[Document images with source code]
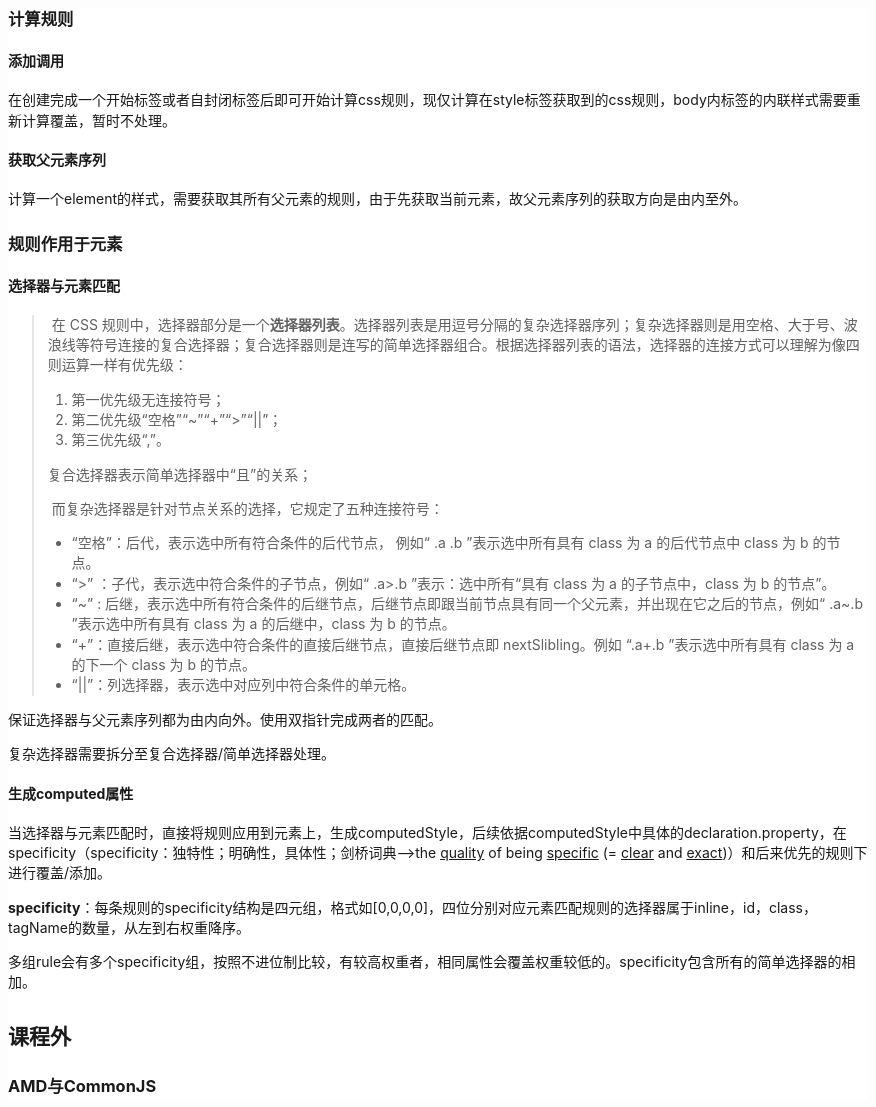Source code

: ### 计算规则

#### 添加调用

在创建完成一个开始标签或者自封闭标签后即可开始计算css规则，现仅计算在style标签获取到的css规则，body内标签的内联样式需要重新计算覆盖，暂时不处理。

#### 获取父元素序列

计算一个element的样式，需要获取其所有父元素的规则，由于先获取当前元素，故父元素序列的获取方向是由内至外。

### 规则作用于元素

#### 选择器与元素匹配

> ​		在 CSS  规则中，选择器部分是一个**选择器列表**。选择器列表是用逗号分隔的复杂选择器序列；复杂选择器则是用空格、大于号、波浪线等符号连接的复合选择器；复合选择器则是连写的简单选择器组合。根据选择器列表的语法，选择器的连接方式可以理解为像四则运算一样有优先级：
>
> 1. 第一优先级无连接符号；
> 2. 第二优先级“空格”“~”“+”“>”“||”；
> 3. 第三优先级“,”。
>
> 复合选择器表示简单选择器中“且”的关系；
>
> ​		而复杂选择器是针对节点关系的选择，它规定了五种连接符号：
>
> - “空格”：后代，表示选中所有符合条件的后代节点， 例如“ .a .b ”表示选中所有具有 class 为 a 的后代节点中 class 为 b 的节点。
> - “>”  ：子代，表示选中符合条件的子节点，例如“ .a>.b ”表示：选中所有“具有 class 为 a 的子节点中，class 为 b  的节点”。
> - “~” : 后继，表示选中所有符合条件的后继节点，后继节点即跟当前节点具有同一个父元素，并出现在它之后的节点，例如“ .a~.b  ”表示选中所有具有 class 为 a 的后继中，class 为 b 的节点。
> - “+”：直接后继，表示选中符合条件的直接后继节点，直接后继节点即  nextSlibling。例如 “.a+.b ”表示选中所有具有 class 为 a 的下一个 class 为 b  的节点。
> - “||”：列选择器，表示选中对应列中符合条件的单元格。

保证选择器与父元素序列都为由内向外。使用双指针完成两者的匹配。

复杂选择器需要拆分至复合选择器/简单选择器处理。

#### 生成computed属性

当选择器与元素匹配时，直接将规则应用到元素上，生成computedStyle，后续依据computedStyle中具体的declaration.property，在specificity（specificity：独特性；明确性，具体性；剑桥词典—>the [quality](https://dictionary.cambridge.org/zhs/词典/英语-汉语-简体/quality) of being [specific](https://dictionary.cambridge.org/zhs/词典/英语-汉语-简体/specific) (= [clear](https://dictionary.cambridge.org/zhs/词典/英语-汉语-简体/clear) and [exact](https://dictionary.cambridge.org/zhs/词典/英语-汉语-简体/exact))）和后来优先的规则下进行覆盖/添加。

**specificity**：每条规则的specificity结构是四元组，格式如[0,0,0,0]，四位分别对应元素匹配规则的选择器属于inline，id，class，tagName的数量，从左到右权重降序。

多组rule会有多个specificity组，按照不进位制比较，有较高权重者，相同属性会覆盖权重较低的。specificity包含所有的简单选择器的相加。

## 课程外

### AMD与CommonJS

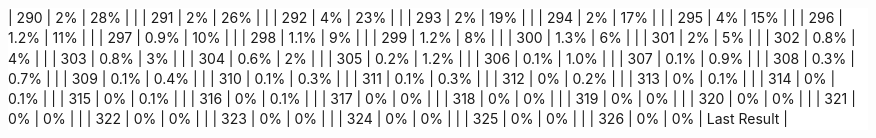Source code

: | 290 | 2% | 28% |  |
| 291 | 2% | 26% |  |
| 292 | 4% | 23% |  |
| 293 | 2% | 19% |  |
| 294 | 2% | 17% |  |
| 295 | 4% | 15% |  |
| 296 | 1.2% | 11% |  |
| 297 | 0.9% | 10% |  |
| 298 | 1.1% | 9% |  |
| 299 | 1.2% | 8% |  |
| 300 | 1.3% | 6% |  |
| 301 | 2% | 5% |  |
| 302 | 0.8% | 4% |  |
| 303 | 0.8% | 3% |  |
| 304 | 0.6% | 2% |  |
| 305 | 0.2% | 1.2% |  |
| 306 | 0.1% | 1.0% |  |
| 307 | 0.1% | 0.9% |  |
| 308 | 0.3% | 0.7% |  |
| 309 | 0.1% | 0.4% |  |
| 310 | 0.1% | 0.3% |  |
| 311 | 0.1% | 0.3% |  |
| 312 | 0% | 0.2% |  |
| 313 | 0% | 0.1% |  |
| 314 | 0% | 0.1% |  |
| 315 | 0% | 0.1% |  |
| 316 | 0% | 0.1% |  |
| 317 | 0% | 0% |  |
| 318 | 0% | 0% |  |
| 319 | 0% | 0% |  |
| 320 | 0% | 0% |  |
| 321 | 0% | 0% |  |
| 322 | 0% | 0% |  |
| 323 | 0% | 0% |  |
| 324 | 0% | 0% |  |
| 325 | 0% | 0% |  |
| 326 | 0% | 0% | Last Result |
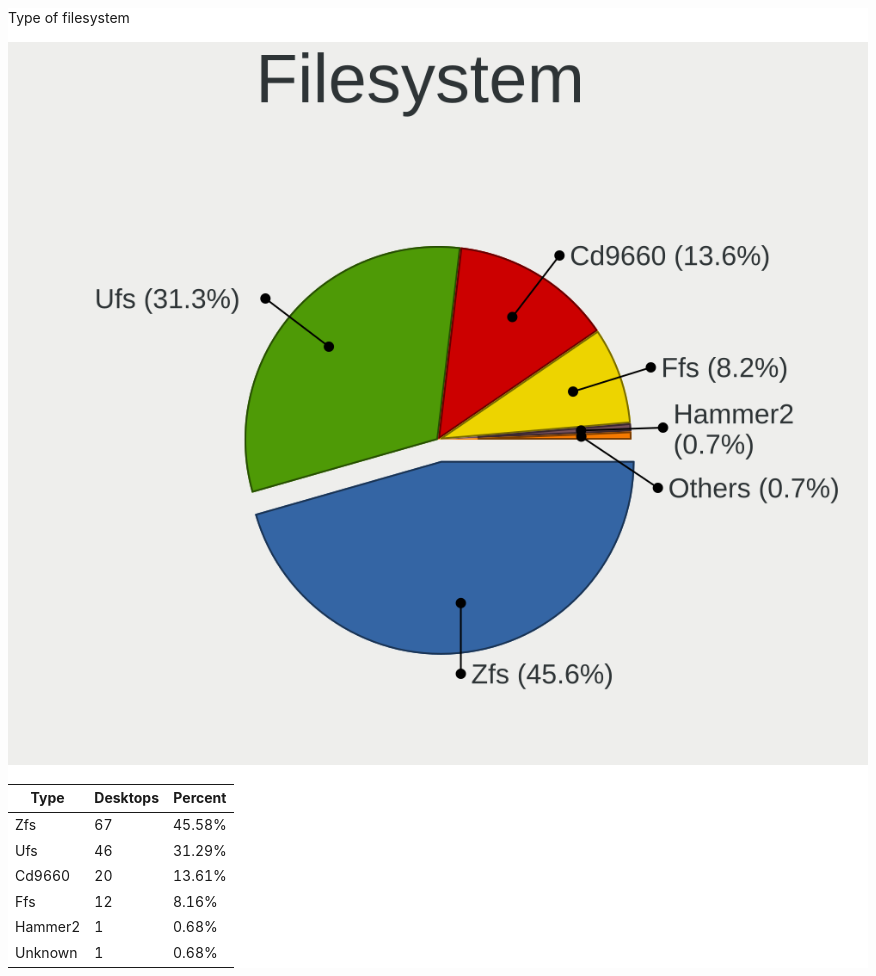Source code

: Type of filesystem

![Filesystem](./images/pie_chart_bsd/os_filesystem.svg)


| Type    | Desktops | Percent |
|---------|----------|---------|
| Zfs     | 67       | 45.58%  |
| Ufs     | 46       | 31.29%  |
| Cd9660  | 20       | 13.61%  |
| Ffs     | 12       | 8.16%   |
| Hammer2 | 1        | 0.68%   |
| Unknown | 1        | 0.68%   |
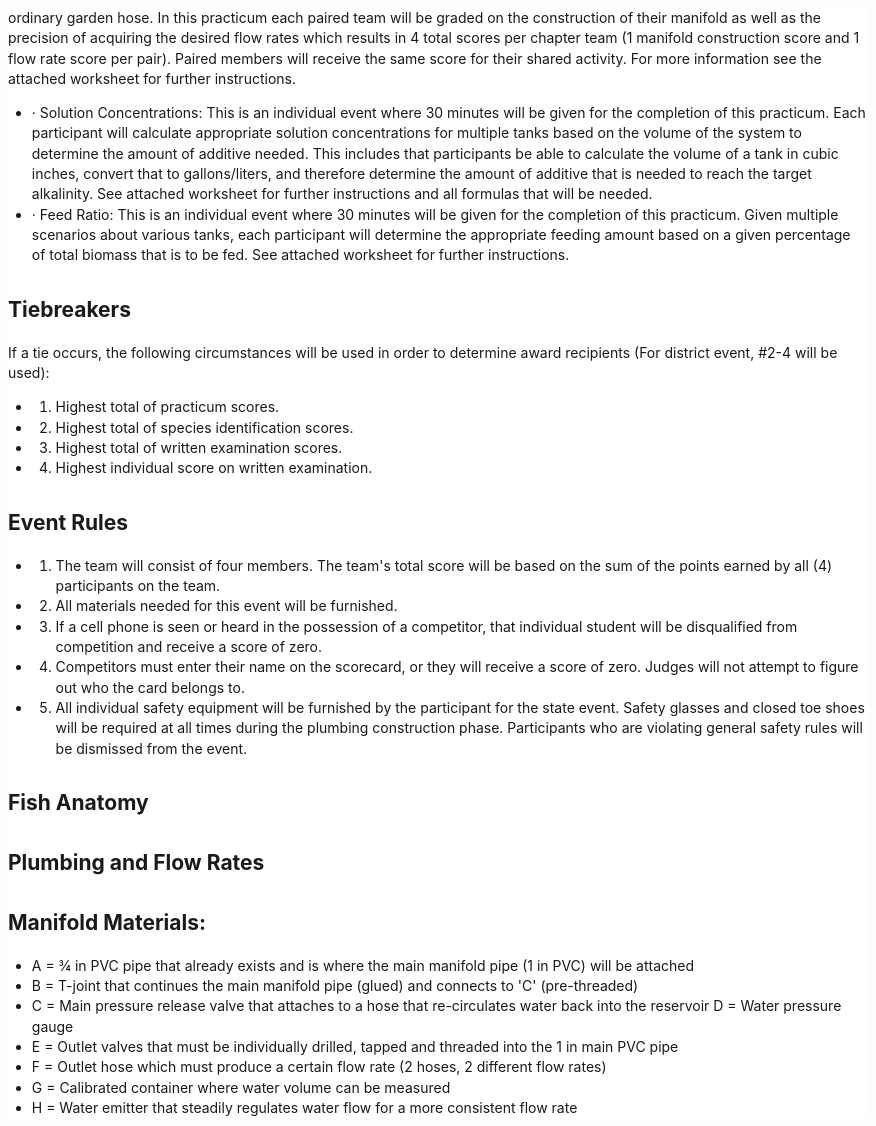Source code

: ordinary garden hose. In this practicum each paired team will be graded on the construction of their manifold as well as the precision of acquiring the desired flow rates which results in 4 total scores per chapter team (1 manifold construction score and 1 flow rate score per pair). Paired members will receive the same score for their shared activity. For more information see the attached worksheet for further instructions.

- · Solution Concentrations: This is an individual event where 30 minutes will be given for the completion of this practicum.  Each participant will calculate appropriate solution concentrations for multiple tanks based on the volume of the system to determine the amount of additive needed. This includes that participants be able to calculate the volume of a tank in cubic inches, convert that to gallons/liters, and therefore determine the amount of additive that is needed to reach the target alkalinity. See attached worksheet for further instructions and all formulas that will be needed.
- · Feed Ratio: This is an individual event where 30 minutes will be given for the completion of this practicum. Given multiple scenarios about various tanks, each participant will determine the appropriate feeding amount based on a given percentage of total biomass that is to be fed. See attached worksheet for further instructions.

## Tiebreakers

If a tie occurs, the following circumstances will be used in order to determine award recipients (For district event, #2-4 will be used):

- 1. Highest total of practicum scores.
- 2. Highest total of species identification scores.
- 3. Highest total of written examination scores.
- 4. Highest individual score on written examination.

## Event Rules

- 1. The team will consist of four members. The team's total score will be based on the sum of the points earned by all (4) participants on the team.
- 2. All materials needed for this event will be furnished.
- 3. If a cell phone is seen or heard in the possession of a competitor, that individual student will be disqualified from competition and receive a score of zero.
- 4. Competitors must enter their name on the scorecard, or they will receive a score of zero. Judges will not attempt to figure out who the card belongs to.
- 5. All individual safety equipment will be furnished by the participant for the state event. Safety glasses and closed toe shoes will be required at all times during the plumbing construction phase. Participants who are violating general safety rules will be dismissed from the event.

## Fish Anatomy



## Plumbing and Flow Rates



## Manifold Materials:

- A = ¾ in PVC pipe that already exists and is where the main manifold pipe (1 in PVC) will be attached
- B = T-joint that continues the main manifold pipe (glued) and connects to 'C' (pre-threaded)
- C = Main pressure release valve that attaches to a hose that re-circulates water back into the reservoir D = Water pressure gauge
- E = Outlet valves that must be individually drilled, tapped and threaded into the 1 in main PVC pipe
- F = Outlet hose which must produce a certain flow rate (2 hoses, 2 different flow rates)
- G = Calibrated container where water volume can be measured
- H = Water emitter that steadily regulates water flow for a more consistent flow rate
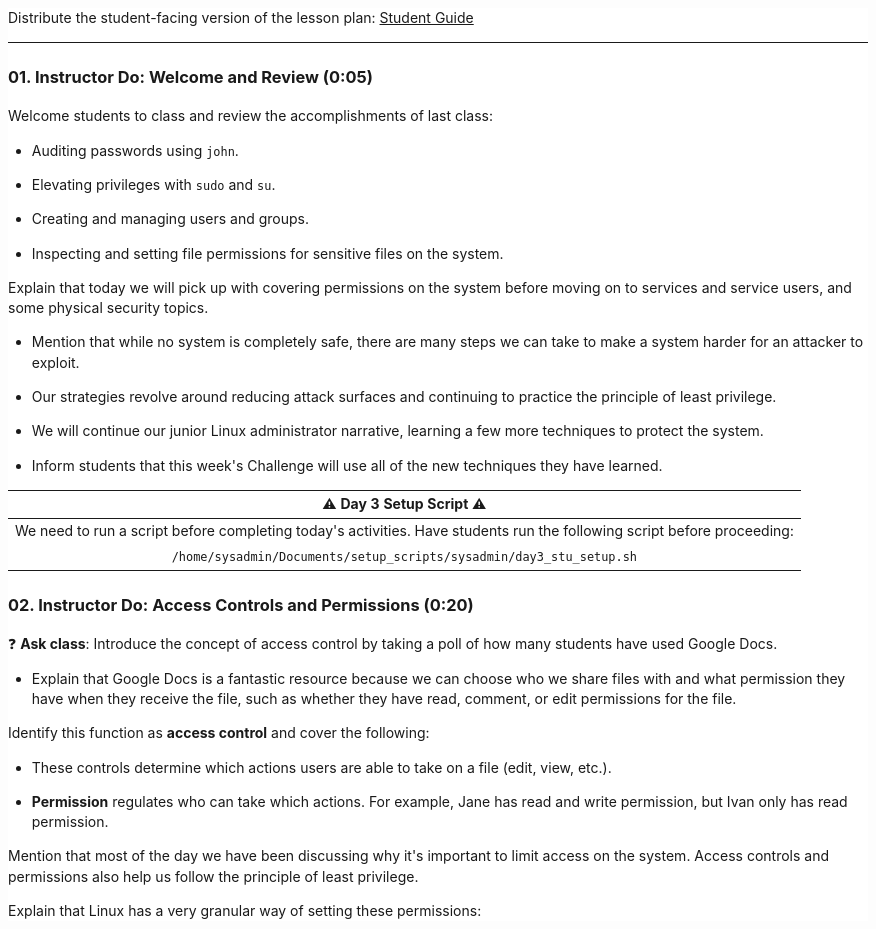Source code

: Distribute the student-facing version of the lesson plan: [Student Guide](StudentGuide.md)

---

### 01. Instructor Do: Welcome and Review (0:05)

Welcome students to class and review the accomplishments of last class:

- Auditing passwords using `john`.

- Elevating privileges with `sudo` and `su`.

- Creating and managing users and groups.

- Inspecting and setting file permissions for sensitive files on the system.

Explain that today we will pick up with covering permissions on the system before moving on to services and service users, and some physical security topics.

- Mention that while no system is completely safe, there are many steps we can take to make a system harder for an attacker to exploit.

- Our strategies revolve around reducing attack surfaces and continuing to practice the principle of least privilege.

- We will continue our junior Linux administrator narrative, learning a few more techniques to protect the system.  

- Inform students that this week's Challenge will use all of the new techniques they have learned.

| :warning: Day 3 Setup Script :warning: |
|:-:|
| We need to run a script before completing today's activities. Have students run the following script before proceeding: |
| `/home/sysadmin/Documents/setup_scripts/sysadmin/day3_stu_setup.sh` |


### 02. Instructor Do: Access Controls and Permissions (0:20)

:question: **Ask class**: Introduce the concept of access control by taking a poll of how many students have used Google Docs.

- Explain that Google Docs is a fantastic resource because we can choose who we share files with and what permission they have when they receive the file, such as whether they have read, comment, or edit permissions for the file.

Identify this function as **access control** and cover the following:

- These controls determine which actions users are able to take on a file (edit, view, etc.).  

- **Permission** regulates who can take which actions. For example, Jane has read and write permission, but Ivan only has read permission.

Mention that most of the day we have been discussing why it's important to limit access on the system. Access controls and permissions also help us follow the principle of least privilege.

Explain that Linux has a very granular way of setting these permissions:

- Task requirements
Would you output, from the records above, exactly the run of lines that starts at the line containing "- Creating and managing users and groups." and ends at the line containing "- These controls", and only that run?

- Answer space
- Creating and managing users and groups.

- Inspecting and setting file permissions for sensitive files on the system.

Explain that today we will pick up with covering permissions on the system before moving on to services and service users, and some physical security topics.

- Mention that while no system is completely safe, there are many steps we can take to make a system harder for an attacker to exploit.

- Our strategies revolve around reducing attack surfaces and continuing to practice the principle of least privilege.

- We will continue our junior Linux administrator narrative, learning a few more techniques to protect the system.  

- Inform students that this week's Challenge will use all of the new techniques they have learned.

| :warning: Day 3 Setup Script :warning: |
|:-:|
| We need to run a script before completing today's activities. Have students run the following script before proceeding: |
| `/home/sysadmin/Documents/setup_scripts/sysadmin/day3_stu_setup.sh` |


### 02. Instructor Do: Access Controls and Permissions (0:20)

:question: **Ask class**: Introduce the concept of access control by taking a poll of how many students have used Google Docs.

- Explain that Google Docs is a fantastic resource because we can choose who we share files with and what permission they have when they receive the file, such as whether they have read, comment, or edit permissions for the file.

Identify this function as **access control** and cover the following:

- These controls determine which actions users are able to take on a file (edit, view, etc.).  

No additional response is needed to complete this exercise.